Of course, QuadrigaCX’s collapse was the consequence of deeper problems. According to reports by Ernst & Young, the exchange’s trustee, CEO Gerald Cotten, was criminally negligent, and used customers’ funds to buy expensive beachside properties and a yacht, as well as incompetently margin trade. Now the exchange is under temporary legal protection as the trustee determines how to proceed. 

Walper explains that this is why it is even more pressing to limit his power to transfer funds. “Not even two people could do it,” he said. “It has to be more than that.”

“You can still imagine a scenario where ten people all colluded to do something terrible,” he added. “But you can’t get ten people working at a reputable company to all agree to abscond with funds. It’s impossible. It’s not going to happen. And then if there’s a rogue employee, or even if someone got kidnapped, one person can’t by themselves cause havoc.”

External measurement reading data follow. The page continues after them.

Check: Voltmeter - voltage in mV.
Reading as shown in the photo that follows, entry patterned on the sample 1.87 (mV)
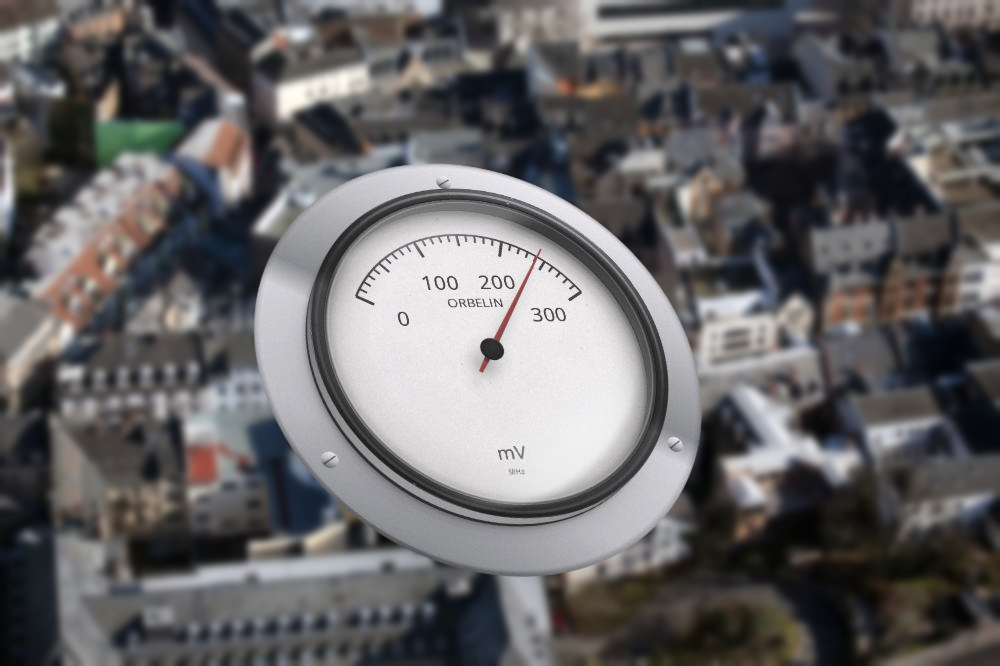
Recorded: 240 (mV)
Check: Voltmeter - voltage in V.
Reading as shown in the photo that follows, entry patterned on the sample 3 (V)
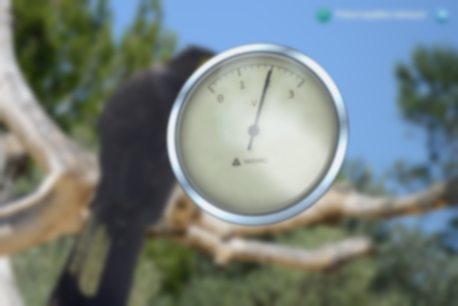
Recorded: 2 (V)
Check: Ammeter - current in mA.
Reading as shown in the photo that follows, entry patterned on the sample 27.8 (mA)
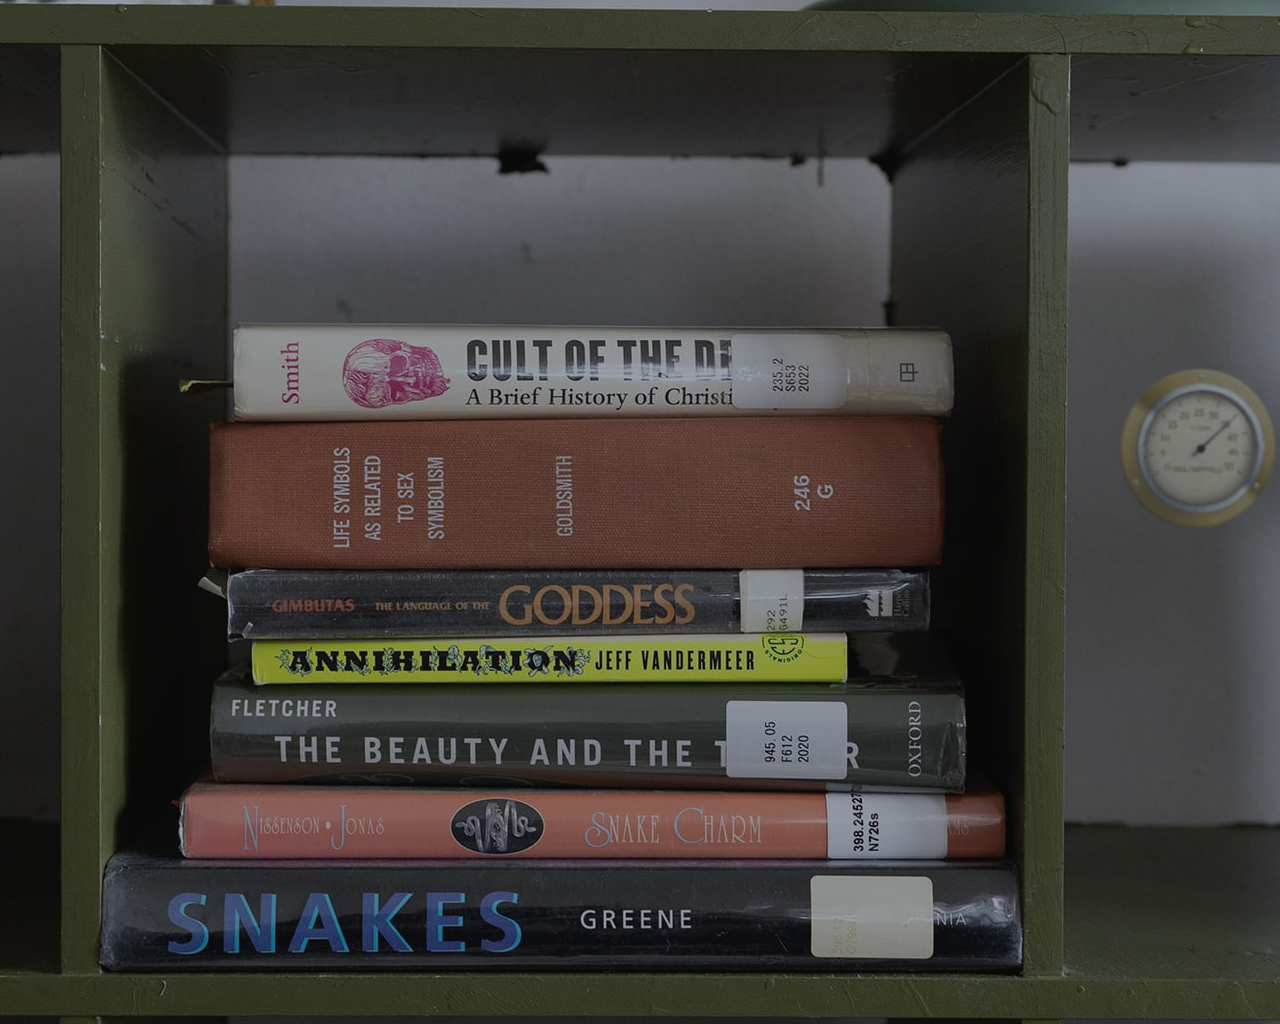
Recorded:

Walper suggests that Balance’s custody model is more secure than those in the legacy system. He explained the custodial model of a Hong Kong insurance company whose board he sits on: “Basically what they do is they have different tiers,” he said. “For example, if you’re moving from zero to $50,000, any one person on [a specified] list can move those funds. If it’s $50,000 to $500,000, it requires signatures from any two people from a different list—and so on and so forth.”

It serves as a reminder: QuadrigaCX’s downfall wasn’t unique to the crypto world. Think convicted fraudster Bernie Madoff, who dipped into the millions of dollars entrusted to him whenever he pleased. Perhaps if he’d set up a multisig he would’ve restrained himself.